John Lewis, qui souffrait d'un cancer du pancréas, a été parlementaire pendant des décennies après avoir failli succomber sous les coups de la police.

Il incarnait la conscience du Congrès, selon l'expression de Nancy Pelosi.

La vie de John a été exceptionnelle, mais il n'a jamais cru faire plus que ce que n'importe quel citoyen de ce pays était capable de faire. Il croyait qu'il existe en chacun de nous la capacité d'un grand courage et le désir de faire le bien, a souligné l'ancien président Barack Obama.

Il aimait tant son pays qu'il a risqué sa vie afin que ce pays puisse tenir ses promesses. Décennie après décennie, il n'a pas seulement fait don de sa personne à la liberté et à la justice, il a également inspiré des générations à suivre son exemple. Barack Obama

Donald Trump s'est lui dit attristé par la mort de ce héros des droits civiques, dans un message laconique illustrant le peu d'estime portée à celui qui avait boycotté son investiture en janvier 2017. Le président a aussi ordonné que les drapeaux soient mis en berne sur tous les bâtiments publics, y compris à la Maison-Blanche.

Auparavant, la porte-parole de la présidence, Kayleigh McEnany, avait salué une icône laissant un héritage durable qui ne sera jamais oublié.
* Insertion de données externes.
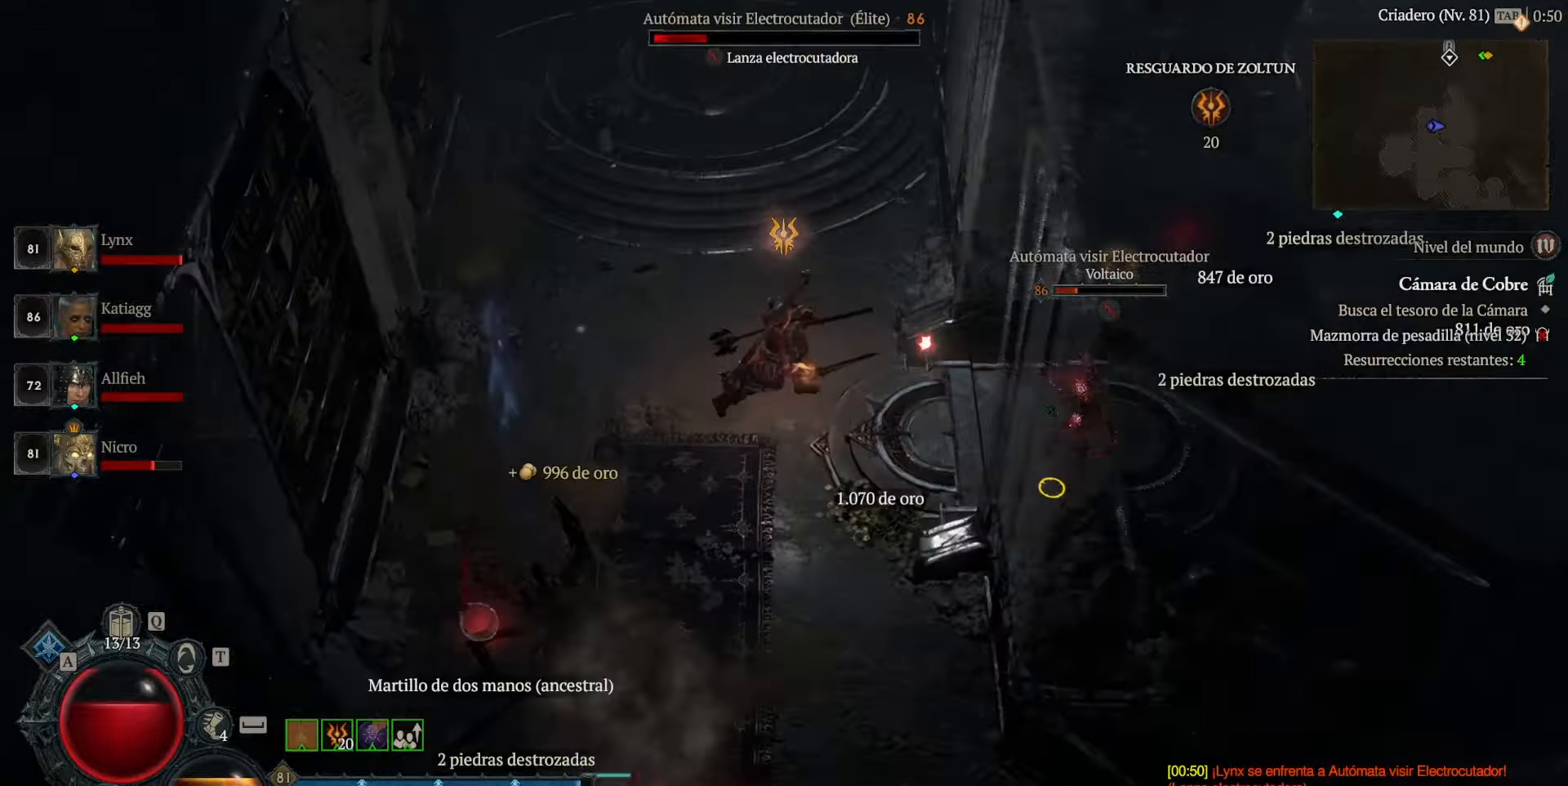
{"keys": [], "mouse": [], "events": [[120, "mouse_left", "up"], [160, "mouse_left", "down"], [320, "mouse_left", "up"], [360, "mouse_left", "down"], [520, "mouse_left", "up"]]}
Le républicain Mitch McConnell, président du Sénat, a lui aussi loué ce pionnier des droits civiques qui n'a pas hésité à mettre sa vie en jeu pour combattre le racisme, promouvoir l'égalité des droits et placer notre nation en accord avec ses principes fondateurs.

Au Canada, le premier ministre Justin Trudeau a réagi sur Twitter, saluant la mémoire de John Lewis qui défendait courageusement ce qu’il savait vrai et qui a sans cesse lutté pour l’égalité et la justice. À Paris, le président français Emmanuel Macron a quant à lui rendu hommage à un héros grâce à qui tant de progrès ont été conquis.

L'une des voix les plus respectées
Fils de métayers, cet Afro-Américain était à 21 ans un des plus jeunes « Freedom Riders » (voyageurs de la liberté) qui ont combattu la ségrégation dans le système de transport américain au début des années 1960. Il est devenu l'une des voix les plus respectées du pays pour la justice et l'égalité.

Lewis était le dernier survivant du groupe des six dirigeants activistes des droits civiques, le « Big Six » dirigé par Martin Luther King.

Il s'est fait connaître pour avoir été à la tête des 600 manifestants qui ont pris part à la marche contre la discrimination raciale du 7 mars 1965 sur le pont Edmund Pettus à Selma, en Alabama, au cours de laquelle il a été renversé et battu par des policiers sous l’œil des caméras. Les images télévisées ont attiré l'attention du pays sur l'oppression raciale subie par les Noirs aux États-Unis.

En 2015, pour célébrer le cinquantenaire de ce Dimanche sanglant, il avait repassé le pont aux côtés du président Barack Obama.

Malgré la maladie, il avait fait son retour à Washington en juin, en pleine tourmente née de la mort de George Floyd aux mains de la police à Minneapolis, pour participer à la mobilisation du mouvement Black Lives Matter contre les discriminations raciales.